# Text for analysis
--------------------

A convenience class for creating plots of crystal structures and isosurfaces using pyvista's package for VTK.

Parameters:

Name	Type	Description	Default
grid	Grid	The Grid object to use for isosurfaces. The structure will be pulled from this grid.	required

Returns:

Type	Description
None.

Source code in src/baderkit/plotting/core/plotter.py

def __init__(
    self,
    grid: Grid,
    **structure_kwargs,
    # downscale: int | None = 400,
):
    """
    A convenience class for creating plots of crystal structures and isosurfaces
    using pyvista's package for VTK.

    Parameters
    ----------
    grid : Grid
        The Grid object to use for isosurfaces. The structure will be pulled
        from this grid.

    Returns
    -------
    None.

    """
    # apply StructurePlotter kwargs
    super().__init__(structure=grid.structure, **structure_kwargs)

    # Grid specific items
    # if downscale is not None:
    #     if grid.voxel_resolution > downscale:
    #         # downscale the grid for speed
    #         logging.info("Grid is above desired resolution. Downscaling.")
    #         grid = grid.regrid(downscale)
    self.grid = grid
    self._show_surface = True
    self._show_caps = True
    self._surface_opacity = 0.8
    self._cap_opacity = 0.8
    self._colormap = "viridis"
    self._use_solid_surface_color = False
    self._use_solid_cap_color = False
    self._surface_color = "#BA8E23"
    self._cap_color = "#BA8E23"

    # wrap values around to get one extra voxel on the far side of each axis.
    values = np.pad(grid.total, pad_width=((0, 1), (0, 1), (0, 1)), mode="wrap")
    self.shape = values.shape
    self.values = values.ravel(order="F")
    self._min_val = self.values.min()
    # make min val slightly above 0
    self._min_val += 0.0000001 * self._min_val
    self._max_val = self.values.max()
    # determine default iso if not provided
    self._iso_val = self._min_val  # np.mean(grid.total)
    # generate the structured grid
    indices = np.indices(self.shape).reshape(3, -1, order="F").T
    self.points = grid.grid_to_cart(indices)
    self.structured_grid = self._make_structured_grid(self.values)
    # generate the surface
    self.surface = self.structured_grid.extract_surface()
    # update plotter
    self.plotter = self._create_grid_plot()

get_slice_plot(hkl, d, include_atoms=True, filepath=None, **write_kwargs)

Generates a pyvista plot of a slice at the requested miller plane. If a filepath is provided, the plot is written and no plot object is returned.

Parameters:

Name	Type	Description	Default
hkl	NDArray	The miller indices of the plane to use.	required
d	float	The multiplier for the d-spacing of the current plane	required
include_atoms	bool	Whether or not atoms should be incuded. Only atoms whose sphere mesh is sliced by the plane are included. The default is True.	True
filepath	Path	The filepath to write the plot to if desired. The default is None.	None
**write_kwargs		any additional keyword arguments to provide to the plot writer.	{}

Returns:

Name	Type	Description
p	plotter | None	the pyvista plot of the slice or None if a filepath was provided.

--------------------

# Exercises
A - Name every parameter that the plotting documentation lists for get_slice_plot.
B - Please repeat the stretch of the plotting documentation from "# generate the structured" through "self.surface = self.structured_grid.extract_surface()".
Answer using the plotting documentation alone.

Records excerpted from a collection:
--------------------

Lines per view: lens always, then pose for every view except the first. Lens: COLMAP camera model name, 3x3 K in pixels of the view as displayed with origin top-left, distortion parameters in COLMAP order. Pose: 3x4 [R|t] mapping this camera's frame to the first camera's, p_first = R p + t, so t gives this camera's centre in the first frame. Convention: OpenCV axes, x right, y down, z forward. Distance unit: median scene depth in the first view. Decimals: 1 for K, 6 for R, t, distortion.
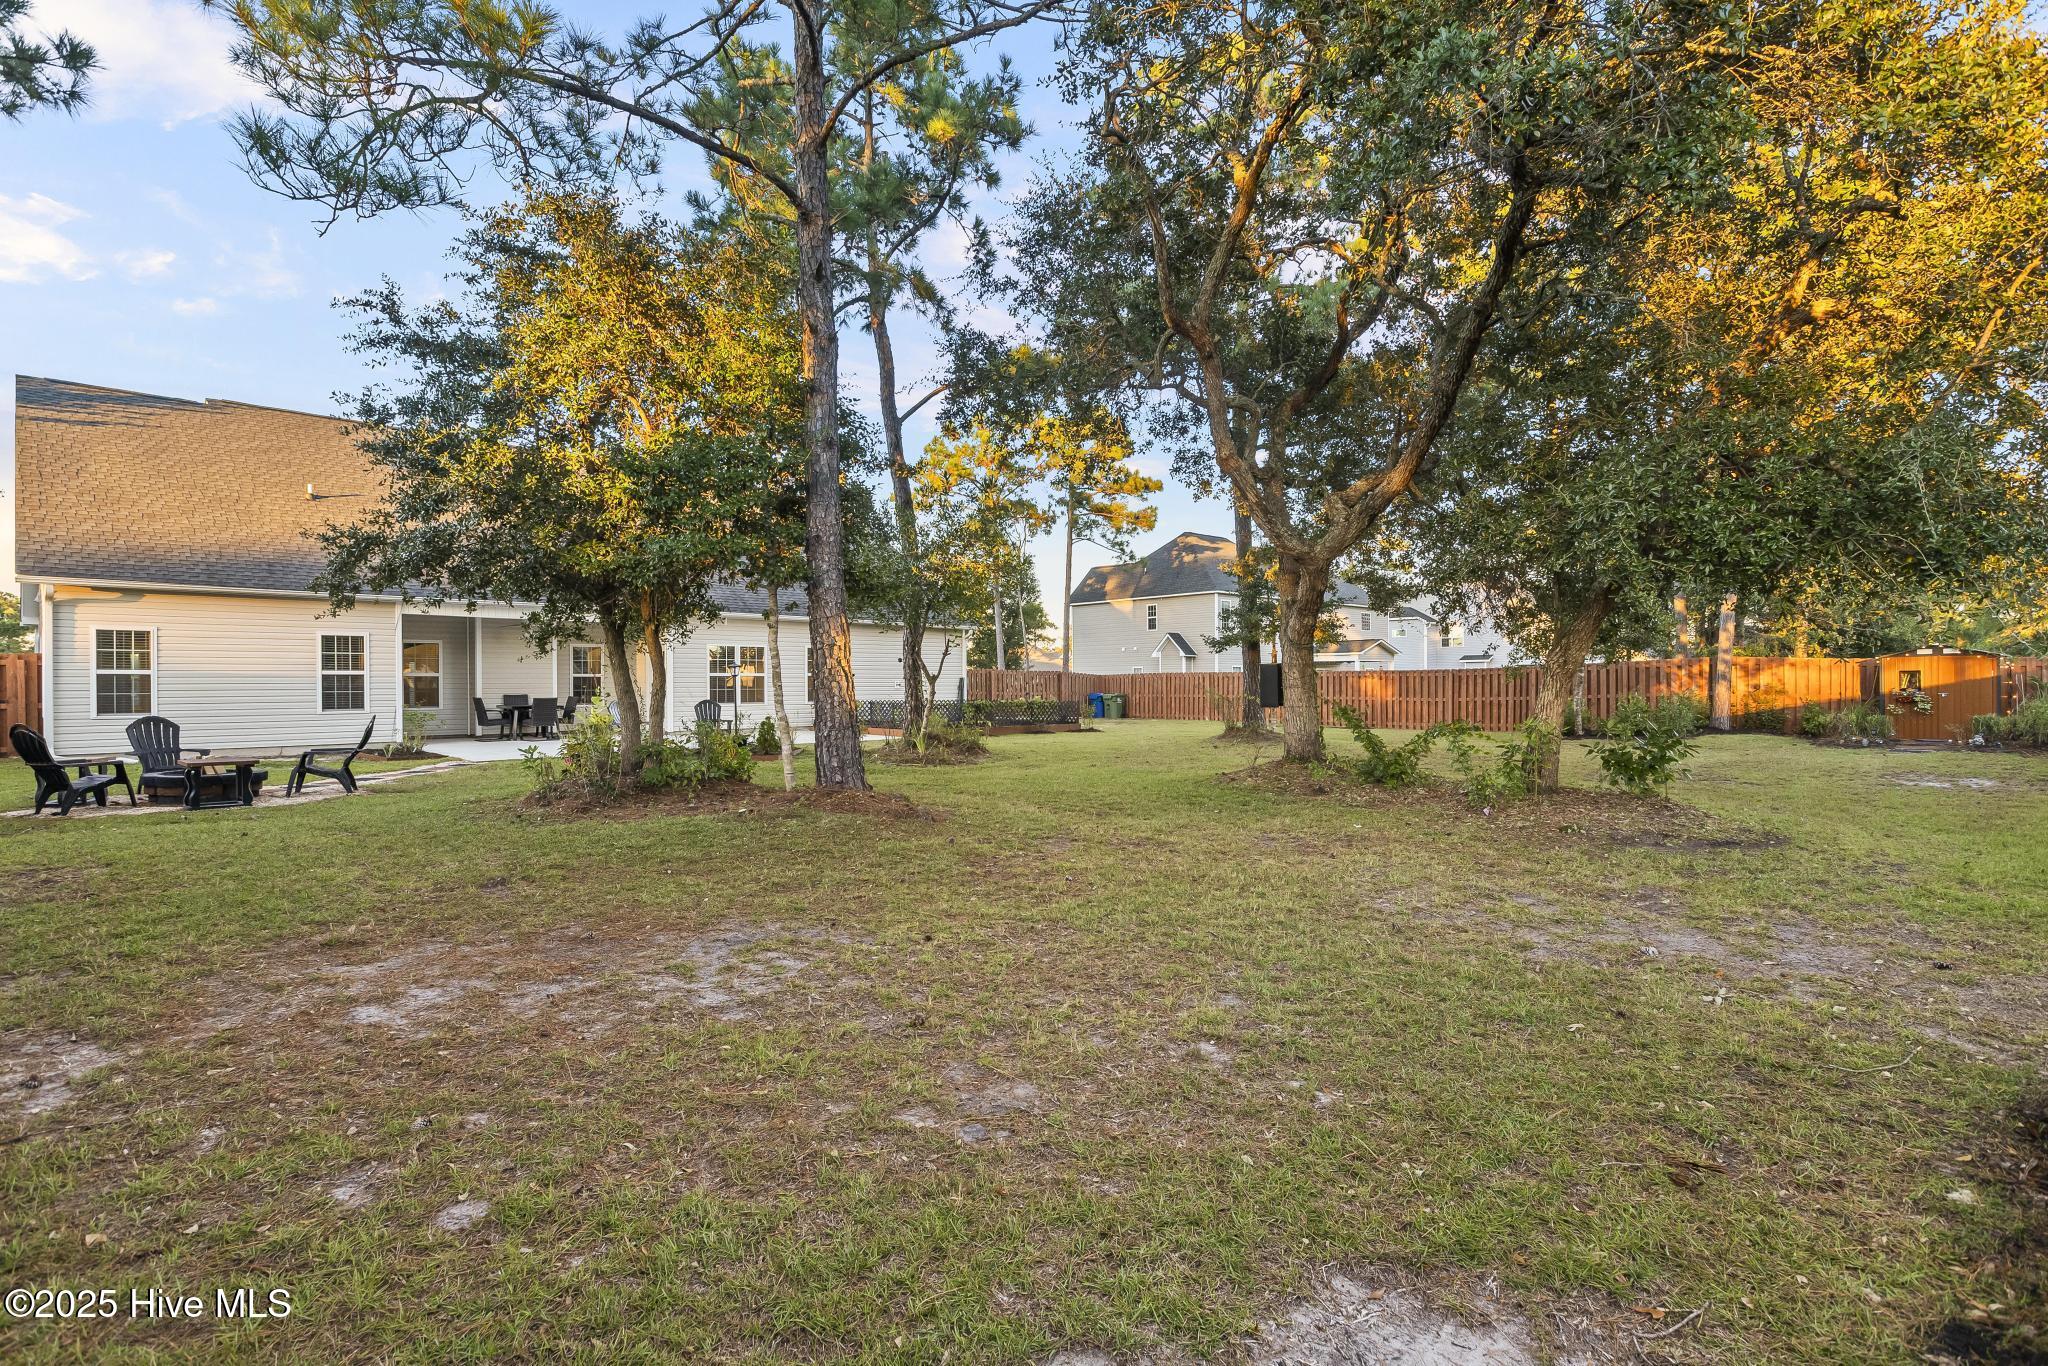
lens RADIAL K [[971.6, 0, 1023.1], [0, 971.6, 690.0], [0, 0, 1]] dist [-0.003364, -0.000083]
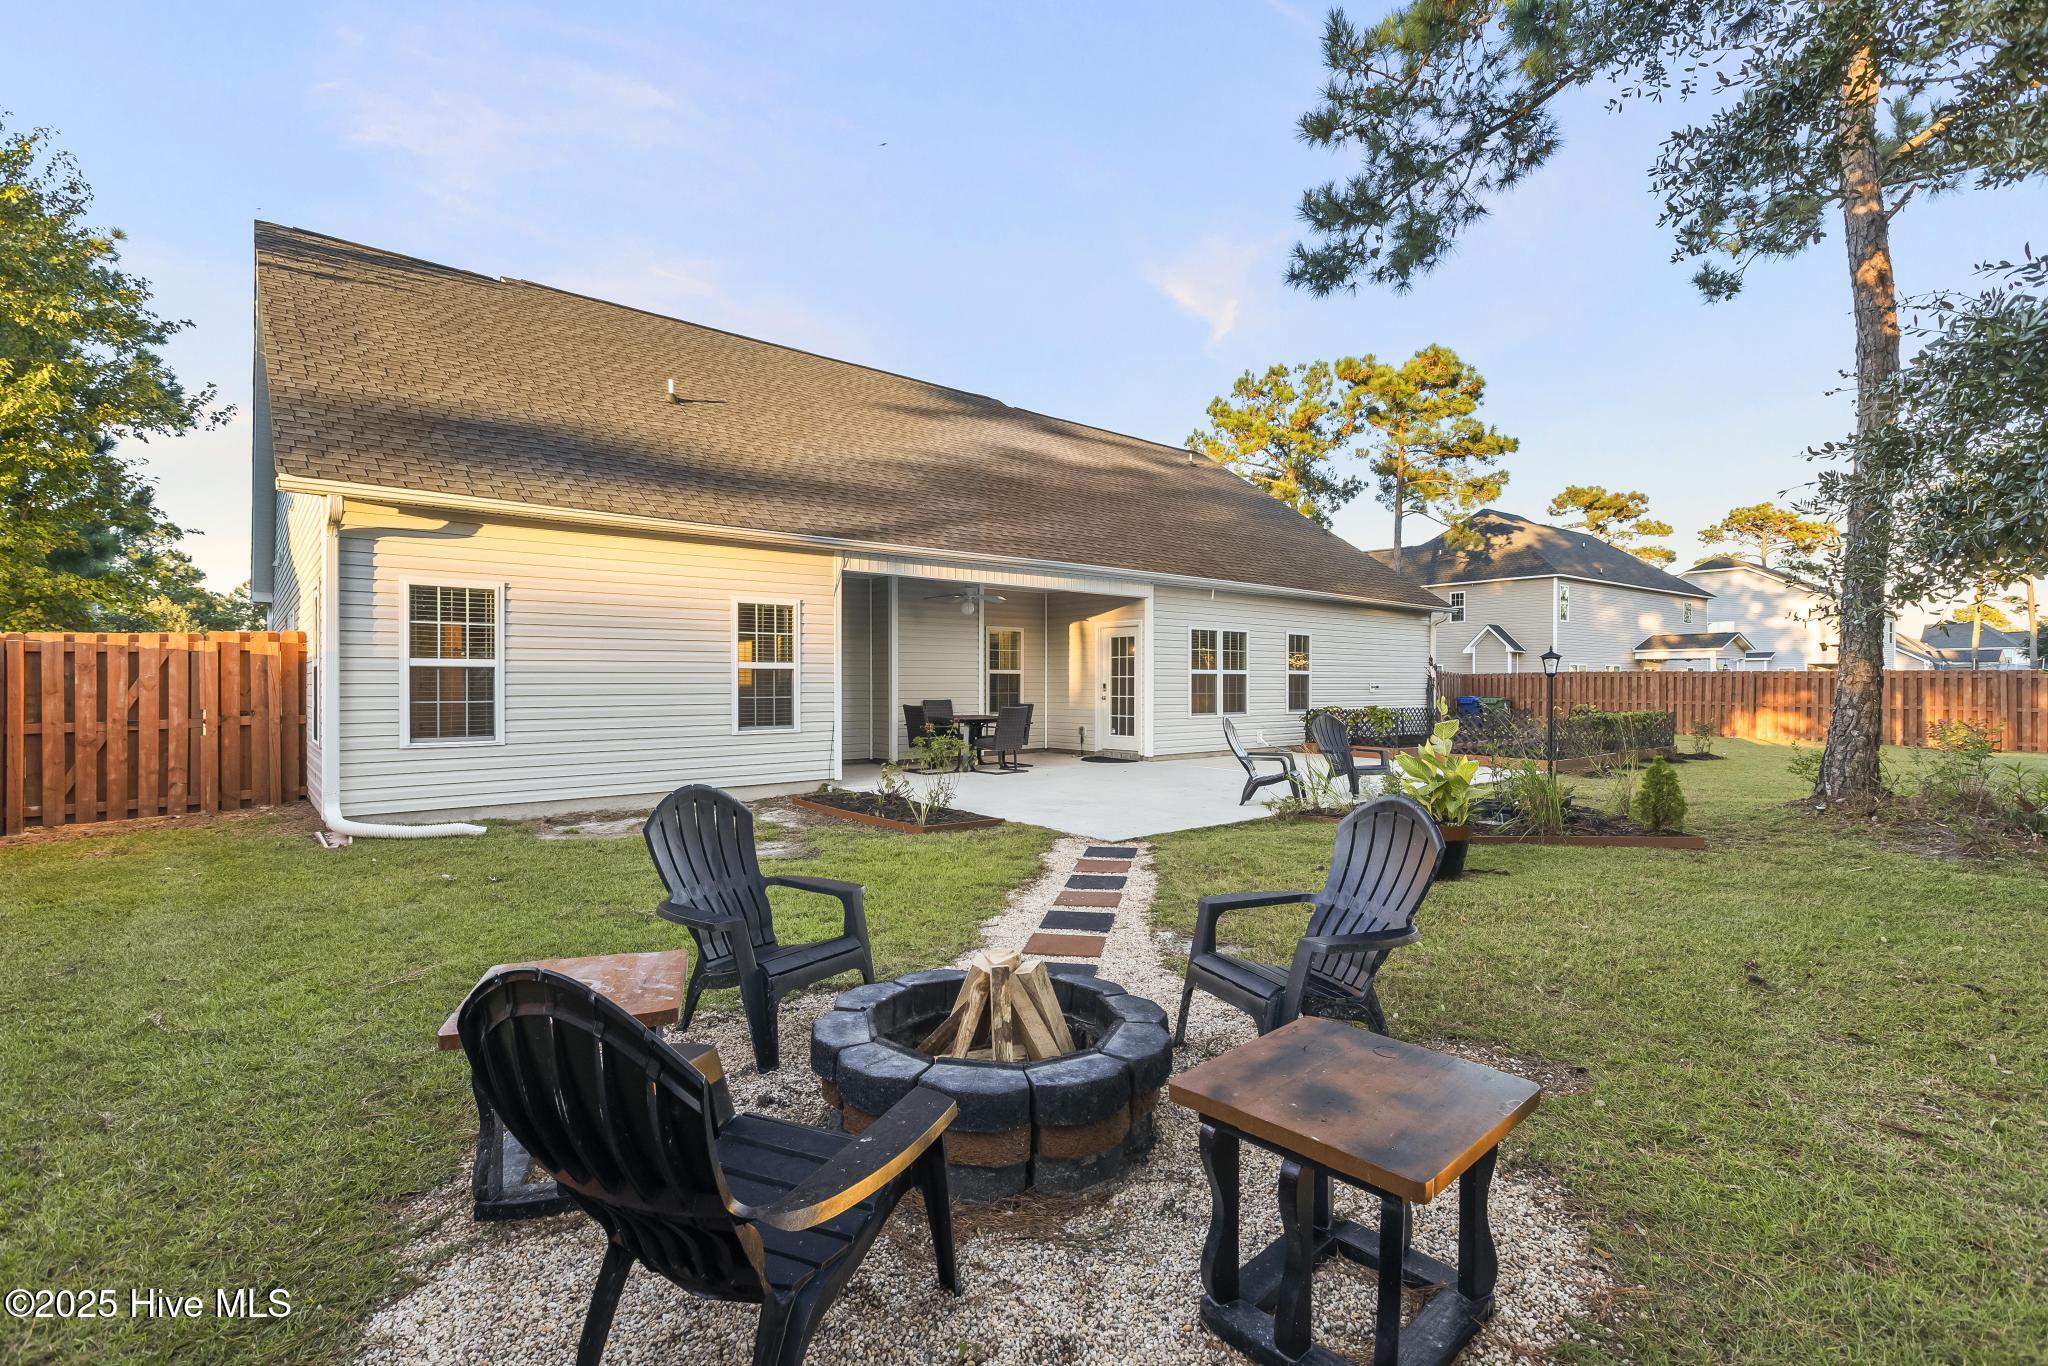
lens RADIAL K [[914.2, 0, 1027.5], [0, 914.2, 691.3], [0, 0, 1]] dist [0.004528, 0.000396]
pose [[0.996259, 0.007807, -0.086070, -0.468574], [-0.007285, 0.999953, 0.006374, -0.006573], [0.086115, -0.005724, 0.996269, 0.426609]]
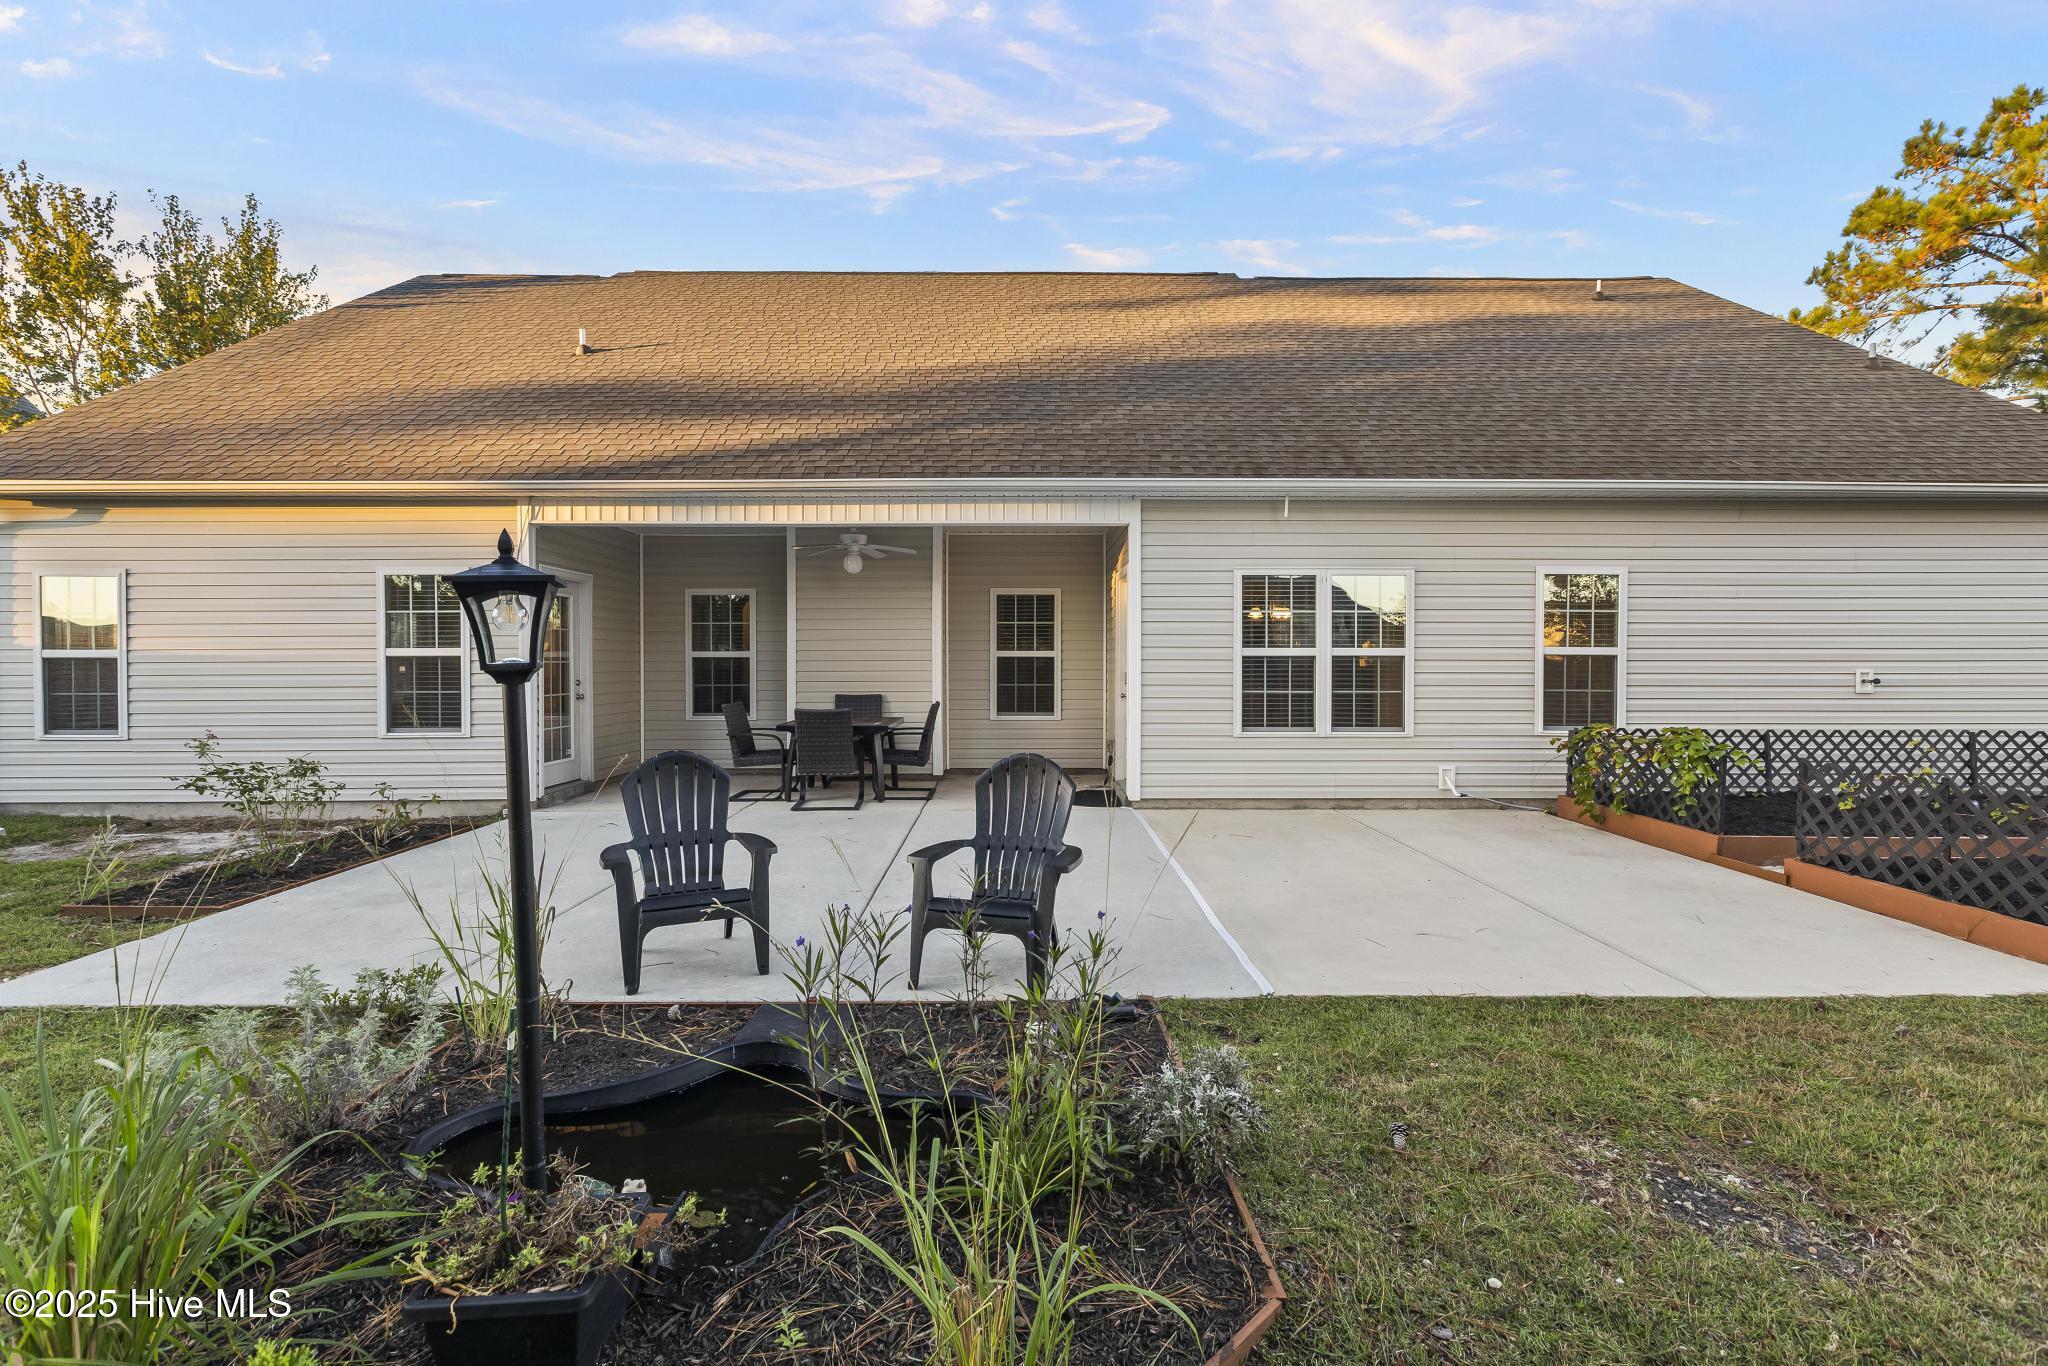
lens RADIAL K [[976.1, 0, 1024.0], [0, 976.1, 683.0], [0, 0, 1]] dist [-0.024630, 0.013463]
pose [[0.725442, 0.011402, -0.688189, -0.153047], [-0.005178, 0.999925, 0.011109, -0.009231], [0.688264, -0.004496, 0.725446, 0.813194]]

--------------------

# Exercise answers
A - hkl, d, include_atoms, filepath, **write_kwargs

B -
# generate the structured grid
    indices = np.indices(self.shape).reshape(3, -1, order="F").T
    self.points = grid.grid_to_cart(indices)
    self.structured_grid = self._make_structured_grid(self.values)
    # generate the surface
    self.surface = self.structured_grid.extract_surface()